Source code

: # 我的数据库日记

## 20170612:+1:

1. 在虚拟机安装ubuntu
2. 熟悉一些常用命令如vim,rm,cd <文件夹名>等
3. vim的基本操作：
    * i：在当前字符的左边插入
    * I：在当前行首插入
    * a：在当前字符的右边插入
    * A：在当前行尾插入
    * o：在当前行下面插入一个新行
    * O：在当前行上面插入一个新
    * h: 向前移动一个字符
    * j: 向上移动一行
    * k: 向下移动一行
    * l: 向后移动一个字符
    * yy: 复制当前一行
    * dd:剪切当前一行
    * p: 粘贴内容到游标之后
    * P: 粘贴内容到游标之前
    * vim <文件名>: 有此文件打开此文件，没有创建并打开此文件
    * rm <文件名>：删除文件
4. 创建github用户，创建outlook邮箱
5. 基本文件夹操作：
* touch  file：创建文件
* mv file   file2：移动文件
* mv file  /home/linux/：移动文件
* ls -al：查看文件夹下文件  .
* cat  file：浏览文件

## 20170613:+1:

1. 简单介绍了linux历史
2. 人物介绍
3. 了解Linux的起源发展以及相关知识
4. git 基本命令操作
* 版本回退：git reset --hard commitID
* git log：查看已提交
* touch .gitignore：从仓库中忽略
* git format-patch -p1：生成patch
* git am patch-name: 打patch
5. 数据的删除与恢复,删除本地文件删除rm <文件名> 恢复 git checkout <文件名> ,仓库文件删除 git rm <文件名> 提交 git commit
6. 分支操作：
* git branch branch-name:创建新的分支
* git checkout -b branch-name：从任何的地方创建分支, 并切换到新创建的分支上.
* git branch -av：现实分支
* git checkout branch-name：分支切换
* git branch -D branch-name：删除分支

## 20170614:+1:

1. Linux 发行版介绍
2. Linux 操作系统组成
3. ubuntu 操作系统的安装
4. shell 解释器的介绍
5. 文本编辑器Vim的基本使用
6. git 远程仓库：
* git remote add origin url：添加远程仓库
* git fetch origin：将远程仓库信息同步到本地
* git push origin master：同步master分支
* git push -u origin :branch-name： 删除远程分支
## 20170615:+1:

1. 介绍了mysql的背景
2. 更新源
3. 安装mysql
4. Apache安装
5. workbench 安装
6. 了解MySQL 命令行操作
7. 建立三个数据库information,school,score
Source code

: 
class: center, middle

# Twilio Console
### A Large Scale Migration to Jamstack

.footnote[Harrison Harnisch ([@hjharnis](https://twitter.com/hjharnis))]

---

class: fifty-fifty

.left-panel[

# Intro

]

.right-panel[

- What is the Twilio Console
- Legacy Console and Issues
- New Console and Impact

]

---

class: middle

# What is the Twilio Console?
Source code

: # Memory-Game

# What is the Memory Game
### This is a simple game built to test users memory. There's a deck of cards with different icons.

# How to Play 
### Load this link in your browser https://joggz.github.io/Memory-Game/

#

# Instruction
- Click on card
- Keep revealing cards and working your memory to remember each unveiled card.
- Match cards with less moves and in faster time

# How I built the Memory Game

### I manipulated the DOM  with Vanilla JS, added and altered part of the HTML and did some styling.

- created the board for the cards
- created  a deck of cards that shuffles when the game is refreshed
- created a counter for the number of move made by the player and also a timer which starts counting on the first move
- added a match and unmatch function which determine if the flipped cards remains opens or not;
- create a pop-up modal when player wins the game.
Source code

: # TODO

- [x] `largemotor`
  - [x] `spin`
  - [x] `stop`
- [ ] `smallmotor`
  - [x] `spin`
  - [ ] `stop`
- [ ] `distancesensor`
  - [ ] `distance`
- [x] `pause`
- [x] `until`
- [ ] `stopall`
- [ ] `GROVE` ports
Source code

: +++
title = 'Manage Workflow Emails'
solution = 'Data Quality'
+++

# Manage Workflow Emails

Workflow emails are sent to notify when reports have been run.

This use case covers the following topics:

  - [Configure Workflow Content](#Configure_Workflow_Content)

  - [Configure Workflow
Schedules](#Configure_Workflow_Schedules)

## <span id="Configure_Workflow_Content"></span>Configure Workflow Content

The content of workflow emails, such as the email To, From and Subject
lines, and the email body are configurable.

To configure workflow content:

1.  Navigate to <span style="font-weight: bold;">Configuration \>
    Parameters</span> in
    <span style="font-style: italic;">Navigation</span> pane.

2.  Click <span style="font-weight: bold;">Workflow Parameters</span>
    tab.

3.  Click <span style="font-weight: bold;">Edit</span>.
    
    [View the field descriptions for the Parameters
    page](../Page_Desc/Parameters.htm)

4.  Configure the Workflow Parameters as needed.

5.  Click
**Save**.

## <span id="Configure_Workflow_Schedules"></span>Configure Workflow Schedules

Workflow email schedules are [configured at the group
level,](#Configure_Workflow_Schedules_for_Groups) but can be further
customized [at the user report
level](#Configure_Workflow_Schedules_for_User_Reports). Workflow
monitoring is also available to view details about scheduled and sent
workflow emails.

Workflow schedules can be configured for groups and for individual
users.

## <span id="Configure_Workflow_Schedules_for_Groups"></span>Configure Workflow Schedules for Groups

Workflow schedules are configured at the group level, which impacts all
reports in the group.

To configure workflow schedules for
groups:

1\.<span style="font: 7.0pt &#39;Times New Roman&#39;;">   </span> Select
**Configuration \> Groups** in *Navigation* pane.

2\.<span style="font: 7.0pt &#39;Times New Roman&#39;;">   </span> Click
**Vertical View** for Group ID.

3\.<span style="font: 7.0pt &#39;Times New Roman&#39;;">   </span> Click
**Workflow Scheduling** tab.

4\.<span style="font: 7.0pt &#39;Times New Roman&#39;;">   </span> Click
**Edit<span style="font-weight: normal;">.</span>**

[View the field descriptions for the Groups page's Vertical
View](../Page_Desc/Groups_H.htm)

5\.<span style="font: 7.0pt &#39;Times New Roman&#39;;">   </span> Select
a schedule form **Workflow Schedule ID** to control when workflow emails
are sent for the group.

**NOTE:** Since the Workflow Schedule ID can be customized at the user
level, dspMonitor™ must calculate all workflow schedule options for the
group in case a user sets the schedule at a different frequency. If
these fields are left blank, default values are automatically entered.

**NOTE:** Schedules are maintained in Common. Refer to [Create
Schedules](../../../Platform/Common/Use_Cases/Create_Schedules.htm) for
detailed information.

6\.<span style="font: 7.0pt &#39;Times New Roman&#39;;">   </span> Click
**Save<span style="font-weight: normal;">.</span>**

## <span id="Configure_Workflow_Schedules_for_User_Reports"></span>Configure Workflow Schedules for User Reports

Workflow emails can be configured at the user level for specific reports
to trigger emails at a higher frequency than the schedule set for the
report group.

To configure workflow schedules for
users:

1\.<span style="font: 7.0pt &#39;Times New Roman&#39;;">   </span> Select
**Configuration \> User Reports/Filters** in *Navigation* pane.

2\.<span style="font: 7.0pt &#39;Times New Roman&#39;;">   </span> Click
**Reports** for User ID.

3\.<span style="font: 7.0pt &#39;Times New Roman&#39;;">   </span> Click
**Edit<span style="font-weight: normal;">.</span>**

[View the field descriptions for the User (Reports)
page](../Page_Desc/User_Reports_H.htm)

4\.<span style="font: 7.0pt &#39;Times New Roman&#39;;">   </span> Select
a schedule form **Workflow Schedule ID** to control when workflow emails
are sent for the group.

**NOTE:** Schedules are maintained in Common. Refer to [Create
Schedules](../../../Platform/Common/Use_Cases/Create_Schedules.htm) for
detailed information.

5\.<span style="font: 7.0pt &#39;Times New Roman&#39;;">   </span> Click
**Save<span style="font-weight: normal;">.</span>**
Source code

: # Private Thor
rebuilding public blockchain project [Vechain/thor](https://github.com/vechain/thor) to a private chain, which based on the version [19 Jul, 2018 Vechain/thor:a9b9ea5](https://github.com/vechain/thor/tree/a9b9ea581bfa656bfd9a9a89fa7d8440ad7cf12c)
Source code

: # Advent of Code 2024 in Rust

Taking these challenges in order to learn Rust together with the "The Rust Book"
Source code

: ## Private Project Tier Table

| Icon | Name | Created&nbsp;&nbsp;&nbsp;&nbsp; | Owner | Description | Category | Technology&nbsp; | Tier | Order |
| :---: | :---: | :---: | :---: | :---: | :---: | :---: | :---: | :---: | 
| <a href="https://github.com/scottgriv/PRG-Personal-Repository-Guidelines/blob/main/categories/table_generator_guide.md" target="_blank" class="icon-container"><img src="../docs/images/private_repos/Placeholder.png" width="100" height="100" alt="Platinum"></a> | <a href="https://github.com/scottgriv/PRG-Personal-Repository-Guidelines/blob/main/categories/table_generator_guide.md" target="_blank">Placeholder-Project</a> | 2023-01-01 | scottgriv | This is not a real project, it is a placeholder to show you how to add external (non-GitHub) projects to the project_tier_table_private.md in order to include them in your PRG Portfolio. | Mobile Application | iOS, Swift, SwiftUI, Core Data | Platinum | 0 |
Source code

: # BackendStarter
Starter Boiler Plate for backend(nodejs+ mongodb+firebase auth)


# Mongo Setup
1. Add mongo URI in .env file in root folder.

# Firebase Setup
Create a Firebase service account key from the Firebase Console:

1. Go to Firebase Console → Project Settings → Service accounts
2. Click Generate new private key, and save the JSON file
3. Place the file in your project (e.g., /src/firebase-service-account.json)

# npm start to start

————

**WHAT YOU WILL DO**
Considering only the material above, set down every line from the one with "3. 了解Linux的起源发展以及相关知识" to the one with "git branch branch-name:创建新的分支", inclusive, exactly as written.

**SOLUTION FOR THIS PROBLEM**
3. 了解Linux的起源发展以及相关知识
4. git 基本命令操作
* 版本回退：git reset --hard commitID
* git log：查看已提交
* touch .gitignore：从仓库中忽略
* git format-patch -p1：生成patch
* git am patch-name: 打patch
5. 数据的删除与恢复,删除本地文件删除rm <文件名> 恢复 git checkout <文件名> ,仓库文件删除 git rm <文件名> 提交 git commit
6. 分支操作：
* git branch branch-name:创建新的分支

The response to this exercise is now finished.